**INFORMATION SHOWN:**
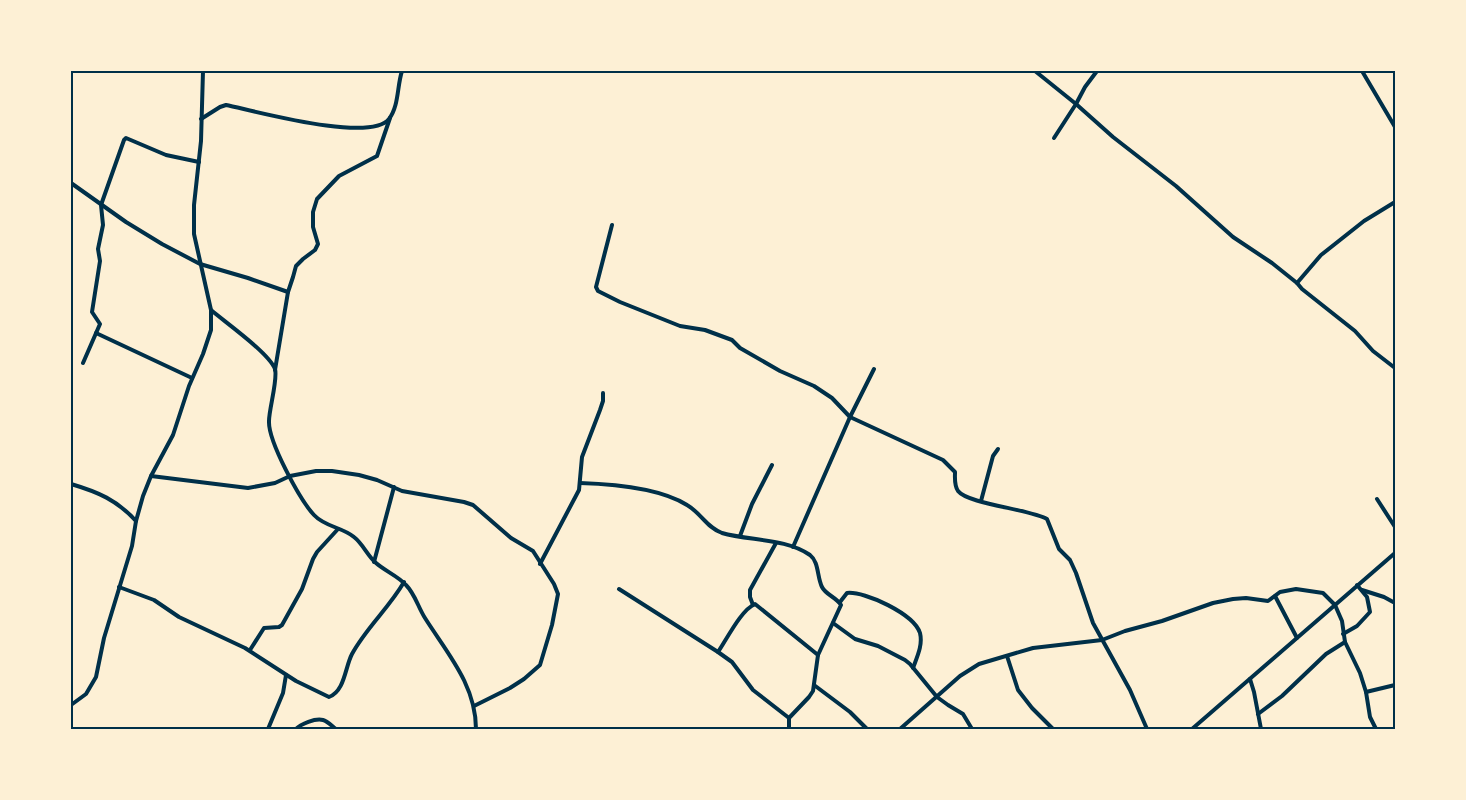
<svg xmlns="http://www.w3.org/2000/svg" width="1466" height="800" viewBox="0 0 1466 800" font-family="Signika,sans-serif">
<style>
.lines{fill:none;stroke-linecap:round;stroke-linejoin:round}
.minor{stroke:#003049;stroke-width:4}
.neatline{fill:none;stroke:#003049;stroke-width:2}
</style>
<rect width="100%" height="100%" fill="#fdf0d5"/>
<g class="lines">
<g class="minor">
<path d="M1035 71 1076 104 1113 137 1176 186 1233 237 1272 263 1297 283 1302 289 1355 331 1373 351 1395 368"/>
<path d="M1362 71 1395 127"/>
<path d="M201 119 220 107 226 105C255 111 370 143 389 119 399 106 397 86 402 71"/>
<path d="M1054 138 1076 104 1085 87 1097 71"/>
<path d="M71 183 126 222 162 244 200 264 248 278 288 292"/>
<path d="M612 225 596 287 598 291 620 302 680 326 705 330 732 340 740 348 780 371 814 386 832 398 850 417 943 460 955 472C955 478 954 485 958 491 968 504 1029 509 1047 519L1059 549 1070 560 1076 573 1093 623 1130 690 1147 729"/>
<path d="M1297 283 1321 255 1364 221 1395 202"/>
<path d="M211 310C225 322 269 353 275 369 278 379 269 409 269 421 268 441 300 500 314 515 325 527 342 527 354 537 363 544 367 555 376 563 385 571 398 576 406 585 415 594 418 607 425 618 447 653 476 685 476 729"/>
<path d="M96 333 192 378"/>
<path d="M83 363 100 324 92 312 100 261 98 249 103 225 101 205 124 140 126 138 166 155 199 162"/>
<path d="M275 370 288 292 293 277 296 266 303 259 315 250 318 244 313 227V212L317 199 339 176 377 156 390 118"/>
<path d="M151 476 248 488 275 483 290 476 316 471H332L359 475 377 480 402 491 464 502 473 505 511 538 533 551 554 584 558 594 552 625 540 665 524 679 510 688 474 706"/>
<path d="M580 483C611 484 660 488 687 505 701 513 706 527 722 533 749 541 786 538 810 555 819 562 817 577 822 587 826 595 836 597 841 605L818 655 813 691 809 697 789 718"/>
<path d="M71 484C98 492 117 500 136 521"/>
<path d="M1377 499 1395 527"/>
<path d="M981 501 993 456 998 449"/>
<path d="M740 536 752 504 772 465"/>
<path d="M793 547 850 417 874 369"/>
<path d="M374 562 394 487"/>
<path d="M540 564 579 490 582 457 600 410 603 401V393"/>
<path d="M119 587 154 600 179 617 245 648 296 681 329 697C345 691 345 667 352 654 366 628 389 608 404 582"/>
<path d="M619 589 718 652 732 662 753 690 789 718V729"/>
<path d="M1362 590 1384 597 1395 603"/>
<path d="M1275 596 1297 638"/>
<path d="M840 602 847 593C865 591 914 614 920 633 923 645 917 657 913 668"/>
<path d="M753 605 750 597V590L776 543"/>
<path d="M833 623 855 639 878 646 905 660 910 664 937 697 948 705 963 714 972 729"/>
<path d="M1343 634 1357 626 1370 612 1367 597 1357 585"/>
<path d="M250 650 264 628 279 627 282 625 302 589 313 559 317 552 338 529"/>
<path d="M718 652C727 639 741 610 755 604L818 655"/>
<path d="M1007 656 1018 690 1032 708 1053 729"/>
<path d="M1250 679 1254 692 1261 729"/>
<path d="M814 685 850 712 867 729"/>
<path d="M1366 692 1395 685"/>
<path d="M71 705 86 694 96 677 104 638 132 546 136 521 143 496 151 476 173 435 189 386 203 354 211 330V310L194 234V205L201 141 203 71"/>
<path d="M1258 714 1282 696 1326 654 1345 642"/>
<path d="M268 729 283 693 286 675"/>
<path d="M296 729C301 724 315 718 323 720 327 721 332 726 336 729"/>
<path d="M900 729 960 676 979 664 1033 648 1102 640 1125 631 1162 621 1213 603 1233 599 1246 598 1268 601 1280 592 1296 589 1323 593 1335 605 1342 621 1345 642 1360 673 1366 692 1370 717 1376 729"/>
<path d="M1192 729 1395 553"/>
</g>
</g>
<rect width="1466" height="800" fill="none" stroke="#fdf0d5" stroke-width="145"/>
<rect x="72" y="72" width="1322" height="656" class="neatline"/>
</svg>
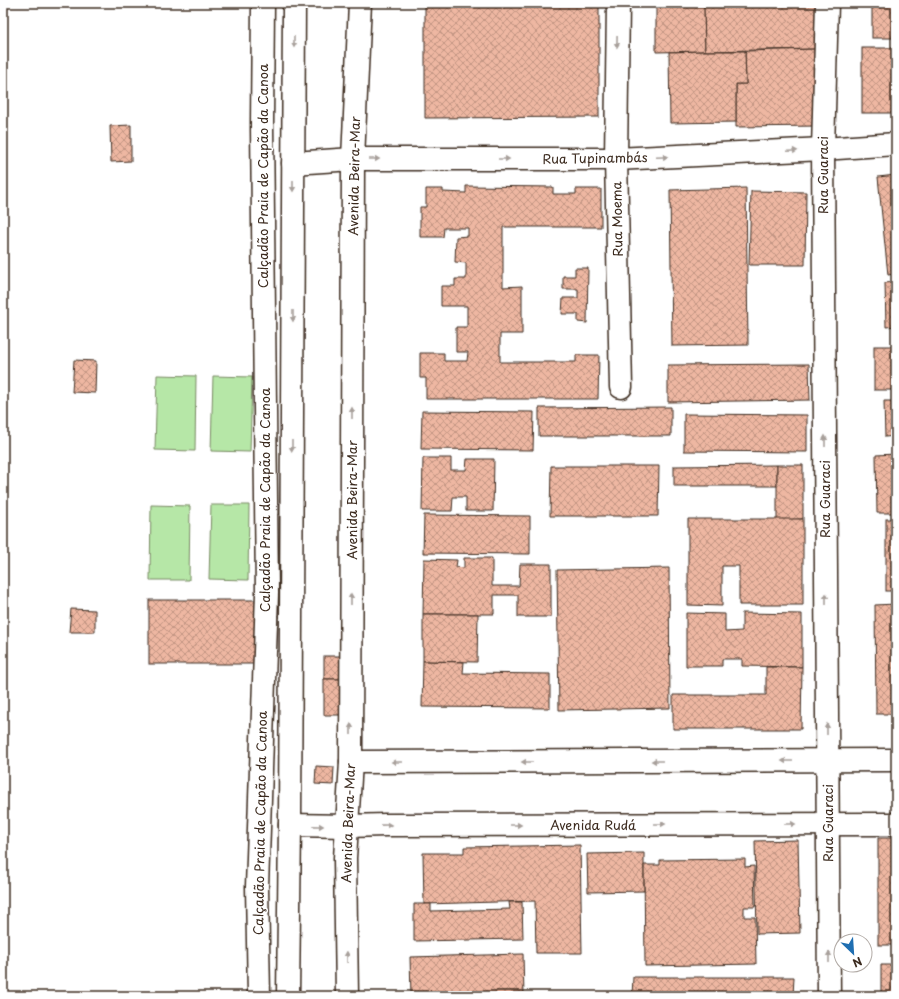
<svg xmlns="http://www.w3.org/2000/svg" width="899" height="999" font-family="'Playpen Sans',sans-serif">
  <defs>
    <pattern id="building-cross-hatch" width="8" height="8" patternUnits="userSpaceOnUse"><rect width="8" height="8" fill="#eeb7a2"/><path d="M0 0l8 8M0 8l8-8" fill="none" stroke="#c29583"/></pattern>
  </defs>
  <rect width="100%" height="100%" fill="#fff"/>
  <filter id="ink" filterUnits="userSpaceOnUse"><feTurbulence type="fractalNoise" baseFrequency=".025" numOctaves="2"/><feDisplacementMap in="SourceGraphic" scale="8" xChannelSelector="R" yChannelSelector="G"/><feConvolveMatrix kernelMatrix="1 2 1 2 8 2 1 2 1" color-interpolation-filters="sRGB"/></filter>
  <g filter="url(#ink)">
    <g fill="#b6e7a7" stroke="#788862">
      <path d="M157 375 196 376 195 451 155 450Z"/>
      <path d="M213 376 252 377 250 452 211 451Z"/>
      <path d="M151 505 190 506 189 580H150Z"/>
      <path d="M211 505H249L248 580 209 579Z"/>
    </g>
    <g fill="url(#building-cross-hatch)" stroke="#3b2a1e">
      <path d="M425 3H599V117L425 118Z"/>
      <path d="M656 3H704L705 51 656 52Z"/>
      <path d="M704 3H817V49L705 51Z"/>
      <rect x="872" y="3" width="24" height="35"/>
      <rect x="862" y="48" width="34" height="65"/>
      <path d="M817 49 818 126 736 127V84H746L745 51Z"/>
      <path d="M705 51H745L746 84H736V122L670 123 669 52Z"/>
      <path d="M131 125V161L111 162 110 126Z"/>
      <path d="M896 175V274L888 275 878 177Z"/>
      <path d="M466 186 553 187V194H576V189H601V227H503V287L522 286V334H500V362H576V355H599L598 399H426V378H420V353H444V361H467L468 352H456V327H467V306H441V286H455V279H466V263L455 262 456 237 468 236V228H444L443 237H420V207H426V189H443V192L466 193Z"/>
      <path d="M746 188 748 345 672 346 670 190Z"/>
      <path d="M751 191 806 192 805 265H749Z"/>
      <path d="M575 268H588L587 323 578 322V314H562L563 298H578V289H563V276H575Z"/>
      <path d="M896 282V326L886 327 885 283Z"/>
      <rect x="874" y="346" width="22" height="44"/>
      <path d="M74 360 96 361 95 393 72 392Z"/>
      <path d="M809 364 810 400 668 402V365Z"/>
      <path d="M884 401H896V436L885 437Z"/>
      <path d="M671 407V436H539V408Z"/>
      <path d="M422 411 534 412 533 450 421 449Z"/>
      <path d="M684 414 807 415V452L684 451Z"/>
      <path d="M896 454V513H877L876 455Z"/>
      <path d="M423 458H451V470H466L467 459H494L493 511H466V497H453L452 511H422Z"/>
      <path d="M777 465V486H674V466Z"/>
      <path d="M777 465H803V519L777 520Z"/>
      <path d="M551 466H659L658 516H550Z"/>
      <path d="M424 515 530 516V554L423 553Z"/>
      <path d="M688 519H803V605H739V566H722V606L688 605Z"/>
      <rect x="886" y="519" width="10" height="72"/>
      <path d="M464 558H492V586H519L520 564H551V617H518V595H494V614H423L424 559 457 560 456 567 464 568Z"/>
      <path d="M669 568 670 708 559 710 557 570Z"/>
      <rect x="149" y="600" width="109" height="64"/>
      <path d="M896 604V714H876L875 605Z"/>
      <path d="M71 609 95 610V632H69Z"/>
      <path d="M686 613 725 614V632L742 631V613L802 614V667L742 666V659H722V666H686Z"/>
      <path d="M423 614H478L477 662 423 661Z"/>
      <rect x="324" y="656" width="26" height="23"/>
      <path d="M423 661 464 662 463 673 550 674V708L422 707Z"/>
      <path d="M766 667H802L801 729H673V695H766Z"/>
      <rect x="324" y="679" width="26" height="36"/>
      <path d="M316 766 334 767 333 785 315 784Z"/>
      <rect x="878" y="838" width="18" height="107"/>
      <path d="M798 840 800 933 757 934 755 841Z"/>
      <path d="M580 845 582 953H536L535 901 424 904 423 853H464V847Z"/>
      <path d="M644 853V891L588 892 587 854Z"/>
      <path d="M745 859V867L754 866 755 907H744V917H755L756 964 645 966 644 865H660V860Z"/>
      <path d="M509 902H522L523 939 414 941V904H431V911L510 909Z"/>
      <path d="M523 954 524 996H411L410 957Z"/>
      <rect x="881" y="965" width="15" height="31"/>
      <path d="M633 977H794L793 996H632Z"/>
    </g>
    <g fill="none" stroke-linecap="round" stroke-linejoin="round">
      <defs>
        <path id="pedestrian" d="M259 996 257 887 267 593 262 125 263 3"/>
        <path id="minor" d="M618 3 616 159 621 387"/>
        <g id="tertiary">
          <path d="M827 3 823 149 829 996"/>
          <path d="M293 163 353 159H616L823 149 896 144"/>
        </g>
        <g id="secondary">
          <path d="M351 762 896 760"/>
          <path d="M290 825 347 826 386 825 896 824"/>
          <path d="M288 996 290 825 294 3"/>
          <path d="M347 996 345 858 351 762 353 159 360 3"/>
        </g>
      </defs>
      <use href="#pedestrian" stroke="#3b2a1e" stroke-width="25"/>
      <use href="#minor" stroke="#3b2a1e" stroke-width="25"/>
      <use href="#tertiary" stroke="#3b2a1e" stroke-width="25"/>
      <use href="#secondary" stroke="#3b2a1e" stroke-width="25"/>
      <use href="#pedestrian" stroke="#fff" stroke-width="22"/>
      <use href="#minor" stroke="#fff" stroke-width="22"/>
      <use href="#tertiary" stroke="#fff" stroke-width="22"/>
      <use href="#secondary" stroke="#fff" stroke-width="22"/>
    </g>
    <defs><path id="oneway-solid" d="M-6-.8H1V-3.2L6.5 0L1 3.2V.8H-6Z"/></defs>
    <g fill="#a79f9a">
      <use href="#oneway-solid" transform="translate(294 42) rotate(90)"/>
      <use href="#oneway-solid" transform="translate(617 42) rotate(91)"/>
      <use href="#oneway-solid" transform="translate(792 151) rotate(-3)"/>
      <use href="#oneway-solid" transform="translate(662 157) rotate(-3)"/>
      <use href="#oneway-solid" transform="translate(374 159)"/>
      <use href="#oneway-solid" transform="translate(504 159)"/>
      <use href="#oneway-solid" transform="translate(293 186) rotate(90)"/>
      <use href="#oneway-solid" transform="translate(293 316) rotate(90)"/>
      <use href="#oneway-solid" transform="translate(352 413) rotate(-90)"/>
      <use href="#oneway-solid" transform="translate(825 441) rotate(-90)"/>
      <use href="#oneway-solid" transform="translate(292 446) rotate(90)"/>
      <use href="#oneway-solid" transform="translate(351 599) rotate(-90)"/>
      <use href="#oneway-solid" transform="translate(826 599) rotate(-90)"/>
      <use href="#oneway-solid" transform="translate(351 729) rotate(-90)"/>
      <use href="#oneway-solid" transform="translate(827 729) rotate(-90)"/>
      <use href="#oneway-solid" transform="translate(657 761) rotate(180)"/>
      <use href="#oneway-solid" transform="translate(787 761) rotate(180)"/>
      <use href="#oneway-solid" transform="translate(397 762) rotate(180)"/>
      <use href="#oneway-solid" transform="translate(527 762) rotate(180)"/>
      <use href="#oneway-solid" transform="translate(660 824)"/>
      <use href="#oneway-solid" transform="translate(790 824)"/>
      <use href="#oneway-solid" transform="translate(386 825) rotate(-1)"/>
      <use href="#oneway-solid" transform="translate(516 825)"/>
      <use href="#oneway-solid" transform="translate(318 826) rotate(1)"/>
      <use href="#oneway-solid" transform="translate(347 957) rotate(-91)"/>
      <use href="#oneway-solid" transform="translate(829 957) rotate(-90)"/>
    </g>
  </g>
  <g text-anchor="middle" stroke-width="3" stroke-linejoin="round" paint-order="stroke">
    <g font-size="13" fill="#3b2a1e" stroke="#fff">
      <text transform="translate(595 158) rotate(-1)" y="5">Rua Tupinambás</text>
      <text transform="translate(823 175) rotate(-90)" y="5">Rua Guaraci</text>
      <text transform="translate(263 176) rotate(-90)" y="5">Calçadão Praia de Capão da Canoa</text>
      <text transform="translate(354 176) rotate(-89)" y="5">Avenida Beira-Mar</text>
      <text transform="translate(617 219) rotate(-91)" y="5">Rua Moema</text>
      <text transform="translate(825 499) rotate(-90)" y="5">Rua Guaraci</text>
      <text transform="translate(265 500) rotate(-90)" y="5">Calçadão Praia de Capão da Canoa</text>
      <text transform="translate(352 500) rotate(-90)" y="5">Avenida Beira-Mar</text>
      <text transform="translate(260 823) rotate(-89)" y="5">Calçadão Praia de Capão da Canoa</text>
      <text transform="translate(348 823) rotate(-88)" y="5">Avenida Beira-Mar</text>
      <text transform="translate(828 823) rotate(-90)" y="5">Rua Guaraci</text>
      <text x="593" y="830">Avenida Rudá</text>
    </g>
  </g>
  <rect width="899" height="999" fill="none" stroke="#fff" stroke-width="16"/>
  <rect x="8" y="8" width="883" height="983" fill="none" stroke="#3b2a1e" stroke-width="1.5" filter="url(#ink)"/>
  <g transform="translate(853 953) rotate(155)"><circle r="19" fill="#ffffff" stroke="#b1aaa5"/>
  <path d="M0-3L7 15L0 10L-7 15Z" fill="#1f6fb2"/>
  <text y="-6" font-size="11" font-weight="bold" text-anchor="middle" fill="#3b2a1e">N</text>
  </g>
</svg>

**EXERCISE AIM:** Return every line above where "lines" appears.

**RESPONSE BELOW:**
.lines{fill:none;stroke-linecap:round;stroke-linejoin:round}
<g class="lines">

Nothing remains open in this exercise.